We all have heard cases where someone blogs about a epic failure and says - a failure in so and so system at such and such time resulted in a build up of backlogs that caused the component to slow down. This in turn caused further pile ups and brought it all to a alt. We had to do a full restart and check the data so it took so long.

The point I am trying to make here is that messaging does not add guaranteed robustness to you app - if it has a bad design then it will fail. So, care needs to be taken to ensure that your application is able to handle all the additional points of failure introduced by adding a messaging layer.

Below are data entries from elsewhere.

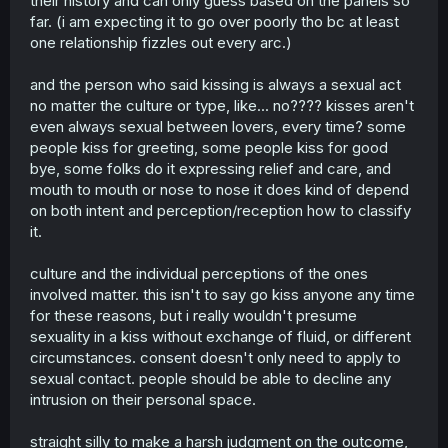
their history and can only guess based on the panels so
far. (i am expecting it to go over poorly tho bc at least
one relationship fizzles out every arc.)
and the person who said kissing is always a sexual act
no matter the culture or type, like... no???? kisses aren't
even always sexual between lovers, every time? some
people kiss for greeting, some people kiss for good
bye, some folks do it expressing relief and care, and
mouth to mouth or nose to nose it does kind of depend
on both intent and perception/reception how to classify
it.
culture and the individual perceptions of the ones
involved matter. this isn't to say go kiss anyone any time
for these reasons, but i really wouldn't presume
sexuality in a kiss without exchange of fluid, or different
circumstances. consent doesn't only need to apply to
sexual contact. people should be able to decline any
intrusion on their personal space.
straight silly to make a harsh judgment on the outcome,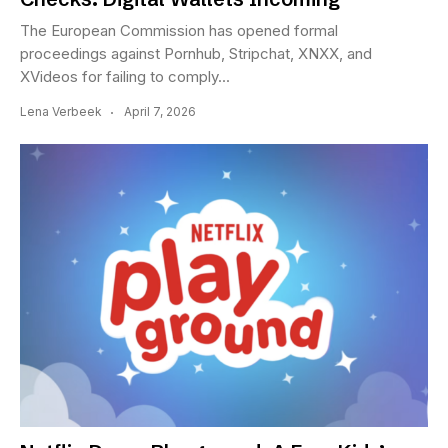
The European Commission has opened formal
proceedings against Pornhub, Stripchat, XNXX, and
XVideos for failing to comply...
Lena Verbeek
April 7, 2026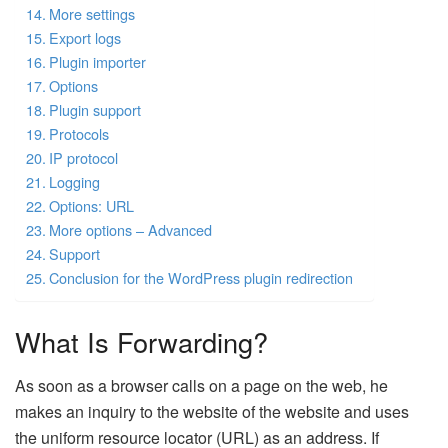
More settings
Export logs
Plugin importer
Options
Plugin support
Protocols
IP protocol
Logging
Options: URL
More options – Advanced
Support
Conclusion for the WordPress plugin redirection
What Is Forwarding?
As soon as a browser calls on a page on the web, he
makes an inquiry to the website of the website and uses
the uniform resource locator (URL) as an address. If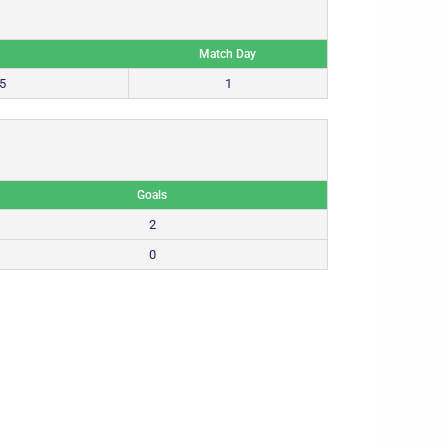
Match Day
5
1
Goals
2
0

Messaging is like a glue that holds the enterprise together

If you have seen a skyscraper being built, then you will know that there is a steel frame around which the whole thing is built. You could say hundred things about why that is needed etc - but you cannot argue that without that, you cannot hold the building together and build everything else.

When you are building a large enterprise - not Facebook, Twitter, FourSquare - but maybe a bank that is spread over 100 countries, or DHL or Fedex or Amazon or a car maker or retailer working to link their supply chain - you have to bring together systems as old as mainframes to systems as new as Ruby on Rails Web 2.0 applications built by a rock star programmer out of college and bring them into this huge workflow where data flows from the inputs, gets transformed by the enterprise into a product, goes out to the customer and brings in the return on investment.

This whole thing needs to be held together and made to work no matter how fast or cool some components are or how many times some of these components fail. And messaging gets this done - it brings in the buzz words somewhere on the way - but it keeps it together and from falling apart.

Conclusion

Messaging is not just used for scaling web apps or for making old uncool systems talk to each other - it is used to keep the business together and performing smoothly.

Written on January 29, 2012